«La décarbonation est une course contre la montre», prévient Benoit Bazin, directeur général de Saint-Gobain
Publié le 11/12/2023 2 minutes de lecture
Le directeur général de Saint-Gobain Benoit Bazin milite pour des investissements massifs dans la rénovation énergétique et une Europe davantage protectrice de son industrie.
Benoit Bazin, dans la tour Saint-Gobain à la Défense, le 10 octobre 2023.
L’Usine Nouvelle – Quelles sont vos perspectives cette année ?
Benoit Bazin – Saint-Gobain a démontré une très bonne performance au premier semestre.

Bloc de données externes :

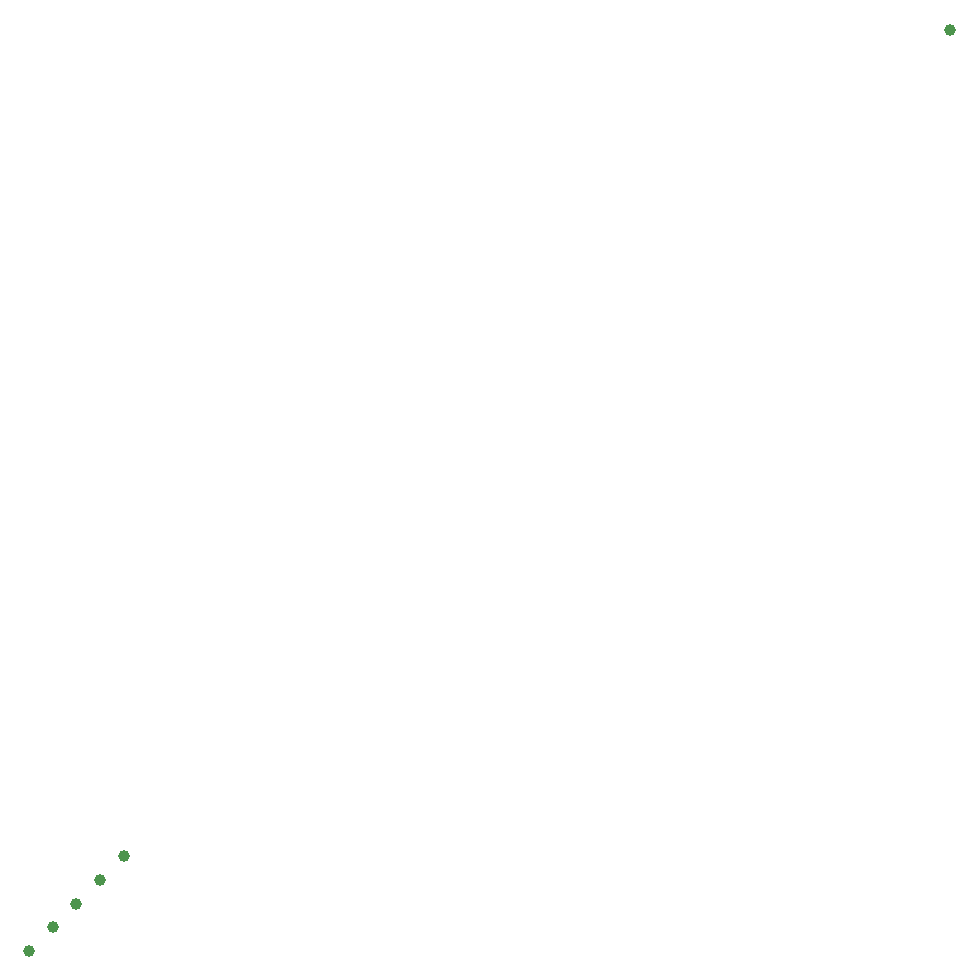
<source format=gbr>
G04 Examples for testing time performance of Gerber parsers*
%FSLAX26Y26*%
%MOMM*%
%ADD10C,1*%
%LPD*%
D10*
X0Y0D03*
X78000000Y78000000D03*
X2000000Y2000000D03*
X4000000Y4000000D03*
X6000000Y6000000D03*
X8000000Y8000000D03*
M02*

</source>
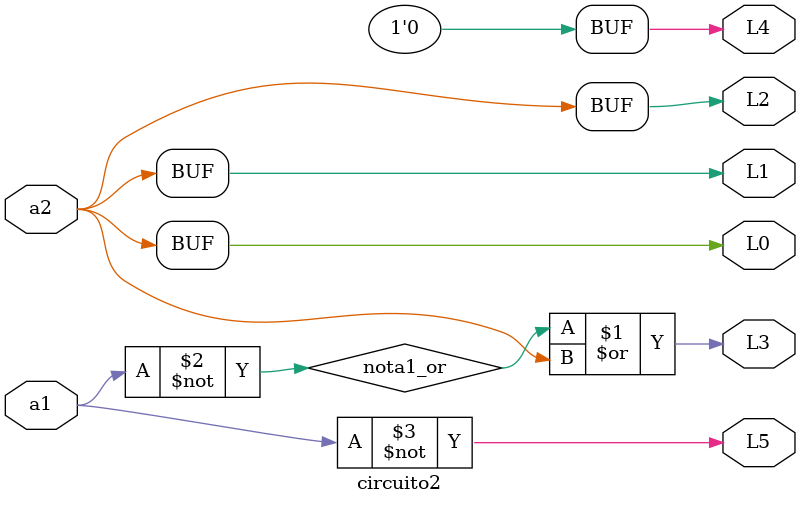
<source format=v>
module circuito2(L0, L1, L2, L3, L4, L5, a1, a2);
//		entradas e saidas
	input a1, a2;
	output L0, L1, L2, L3, L4, L5;
	assign L0 = a2;
	assign L1 = a2;
	assign L2 = a2;
	assign L4 = 0;
	
//		fios
	wire nota1_or;
	
// 	porta
	not nota1(nota1_or, a1);
	or or1(L3, nota1_or, a2);
	not nota1_2(L5, a1);
	
endmodule 
</source>
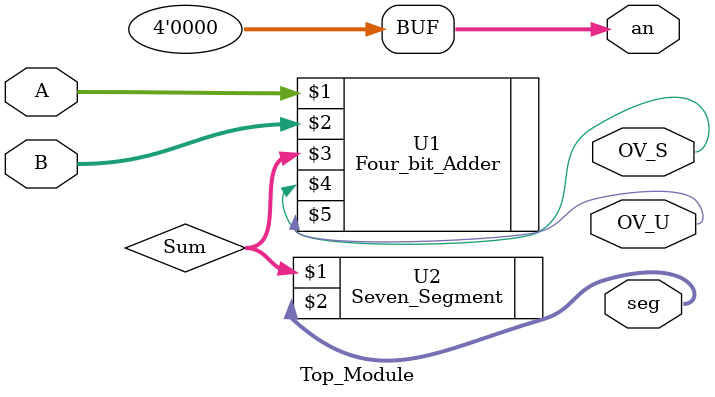
<source format=v>
`timescale 1ns / 1ps


module Top_Module(
    input [3:0] A,
    input [3:0] B,
    output OV_S,
    output OV_U,
    output [6:0] seg,
    output [3:0] an
    );
    
    wire [3:0] Sum;
    assign an = 4'b0000;
    
    Four_bit_Adder U1(A,B,Sum, OV_S, OV_U);
    Seven_Segment U2(Sum, seg);
    
endmodule

</source>
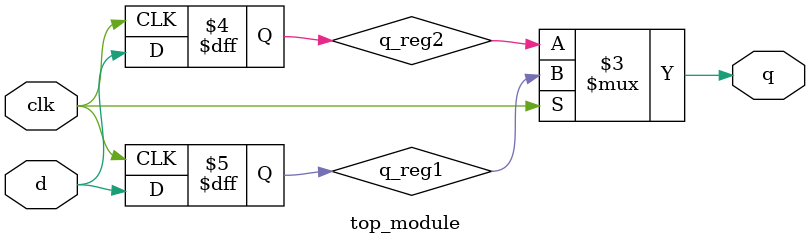
<source format=v>
module top_module (
    input clk,
    input d,
    output q
);

    //we need 2 always block, therefore need 2 different reg for output
    //if you all use 'q_reg = d' then it will compile error
    reg q_reg1, q_reg2;

    always @(posedge clk) begin
        q_reg1 <= d;
    end
    always @(negedge clk) begin
        q_reg2 <= d;
    end
    
    // 'q_reg1' is posedge value, thus clk = 1
    // 'q_reg2' is posedge value, thus clk = 0
    assign q = (clk)? q_reg1 : q_reg2;

endmodule

</source>
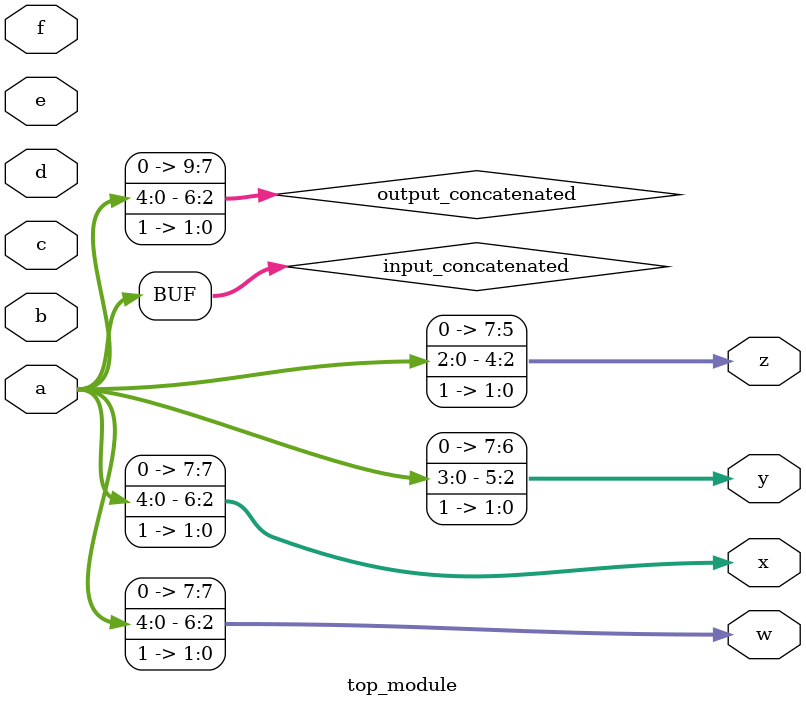
<source format=sv>
module top_module (
	input [4:0] a,
	input [4:0] b,
	input [4:0] c,
	input [4:0] d,
	input [4:0] e,
	input [4:0] f,
	output [7:0] w,
	output [7:0] x,
	output [7:0] y,
	output [7:0] z
);
	
	wire [4:0] input_concatenated;
	assign input_concatenated = {f, e, d, c, b, a}; 
	
	wire [9:0] output_concatenated;
	assign output_concatenated = {input_concatenated, 2'b11};
	
	assign w = output_concatenated[7:0];
	assign x = output_concatenated[6:0]; // Fixing the part select range
	assign y = output_concatenated[5:0]; // Fixing the part select range
	assign z = output_concatenated[4:0]; // Fixing the part select range
	
endmodule

</source>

Dans un environnement plus compliqué, nous faisons preuve d’une résilience forte. Cela s’explique par notre périmètre qui a évolué d’un tiers depuis 2018. Nous avons cédé des activités éloignées de notre stratégie ou dont les marges étaient en dessous de nos attentes. Nous avons renforcé l’activité chimie de la construction, qui pèse 5,5 milliards d’euros de chiffre d’affaires annuel, avec l’intégration de Chryso et GCP. Aujourd’hui, nous sommes coleader, derrière Sika, de ce gigantesque marché mondial de plus de 100 milliards d’euros en valeur. Nous avons aussi rééquilibré l’ensemble de notre portefeuille au profit de l’Amérique du Nord, de l’Asie et des pays émergents qui représentent 62% de notre résultat d’exploitation. C’est une évolution profonde de notre position géographique en cinq ans, avec les États-Unis, la France et l’Inde pour premiers marchés. Notre organisation par pays fonctionne très bien, cela responsabilise les directeurs nationaux, qui disposent de toutes les clés pour vendre des solutions complètes et adaptées.
Vous réclamez un plan Marshall pour la rénovation des bâtiments publics et privés. Êtes-vous entendu ?

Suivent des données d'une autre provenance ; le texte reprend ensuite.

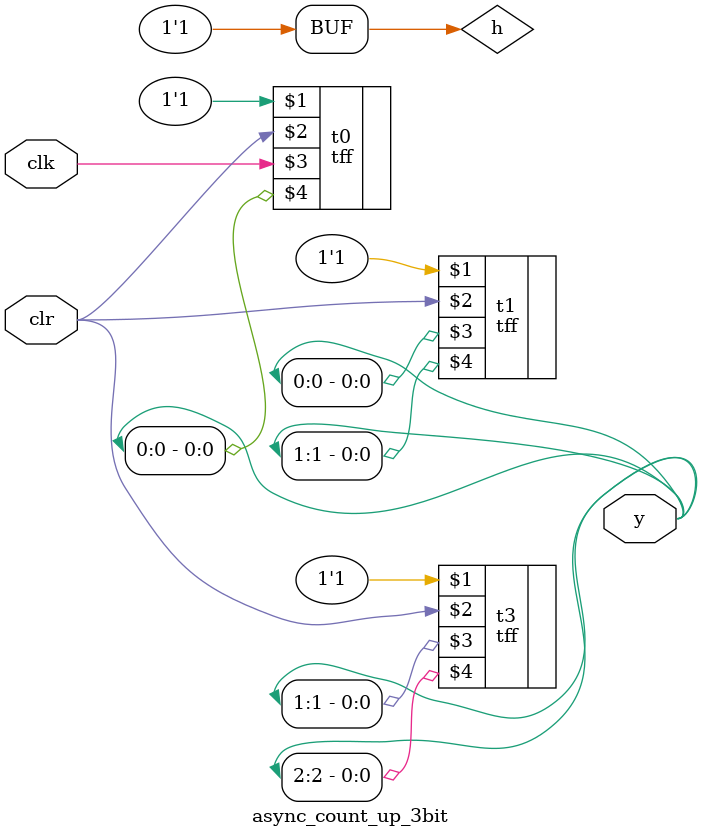
<source format=v>
module async_count_up_3bit
(input clr,clk,
output [2:0]y);

wire h = 1'b1;
tff t0 (h,clr,clk,y[0]);
tff t1 (h,clr,y[0],y[1]);
tff t3 (h,clr,y[1],y[2]);

endmodule 
</source>
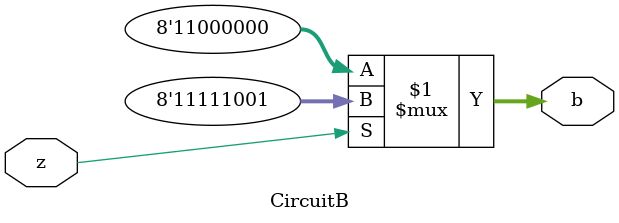
<source format=v>
module CircuitB (
    input  wire z,          
    output [7:0] b      
);
   
	assign b = z? 8'b11111001 : 8'b11000000;
	
endmodule

</source>
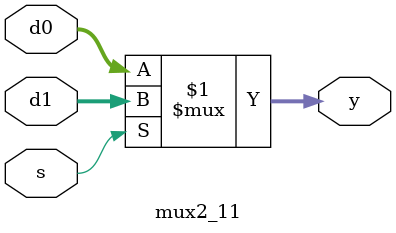
<source format=v>
module mux2_11 #(parameter WIDTH = 8)
             (input  wire [WIDTH-1:0] d0, d1, 
              input  wire             s, 
              output wire [WIDTH-1:0] y);
  assign y = s ? d1 : d0; 
endmodule
</source>
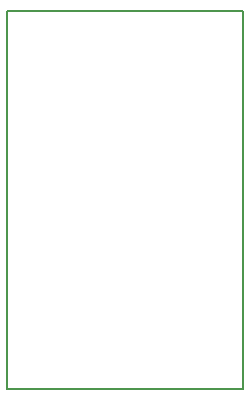
<source format=gbr>
G04 #@! TF.GenerationSoftware,KiCad,Pcbnew,(5.1.9)-1*
G04 #@! TF.CreationDate,2021-01-24T00:06:14-06:00*
G04 #@! TF.ProjectId,BlueMicro840,426c7565-4d69-4637-926f-3834302e6b69,rev?*
G04 #@! TF.SameCoordinates,Original*
G04 #@! TF.FileFunction,Profile,NP*
%FSLAX46Y46*%
G04 Gerber Fmt 4.6, Leading zero omitted, Abs format (unit mm)*
G04 Created by KiCad (PCBNEW (5.1.9)-1) date 2021-01-24 00:06:14*
%MOMM*%
%LPD*%
G01*
G04 APERTURE LIST*
G04 #@! TA.AperFunction,Profile*
%ADD10C,0.150000*%
G04 #@! TD*
G04 APERTURE END LIST*
D10*
X113961533Y-141562775D02*
X93961533Y-141562775D01*
X93961533Y-109562775D02*
X113961533Y-109562775D01*
X93961533Y-141562775D02*
X93961533Y-109562775D01*
X113961533Y-109562775D02*
X113961533Y-141562775D01*
M02*

</source>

Notre stratégie est d’être le leader mondial de la construction durable. Dans le neuf, nous sommes axés sur la construction légère, qui permet de diviser par plus de deux le poids carbone des matériaux tout en développant l’économie circulaire. La rénovation, notamment énergétique, représente 50% de nos ventes mondiales, voire 70% en Europe. C’est un axe clé. En Europe, rénover le bâti existant pourrait diviser par cinq ou six sa consommation énergétique. En France, le bâtiment représente 44% de l’énergie consommée, c’est plus que le parc nucléaire installé quand il fonctionne à plein. Alors oui, il faut un plan Marshall de la rénovation énergétique. La décarbonation est une course contre la montre. Il y a un besoin gigantesque d’énergie décarbonée, et nous ne sommes pas encore au niveau. Le transport et l’industrie ne peuvent pas s’en passer. Mais le bâtiment, lui, est un réservoir fantastique d’économies d’énergie.
Le secteur du bâtiment représente 40% des émissions de CO2. Comment se répartissent-elles ?
L’extraction des matières premières, la fabrication et le transport représentent 12% des émissions. Tout le reste est lié à l’usage du bâtiment. En France, on pourrait économiser sept tranches nucléaires en réduisant de 10% la consommation énergétique des bâtiments, sachant qu’il y a près de 5 millions de passoires thermiques. Le gouvernement a annoncé une hausse du budget de MaPrimeRenov’ de 1 à 5 milliards d’euros en 2024, nous avons été en partie entendus. Je me réjouis que le nouveau système favorise les rénovations globales, et plus les monogestes, tout en aidant en priorité les ménages modestes. Mais il n’y a rien sur le bâti et le logement dans France 2030. Avec 10 milliards d’euros par an sur dix ans, on pourrait rénover 500 000 passoires thermiques par an et économiser de l’énergie, contrairement au bouclier tarifaire qui a coûté 50 milliards d’euros sans distinction des bénéficiaires ni amélioration.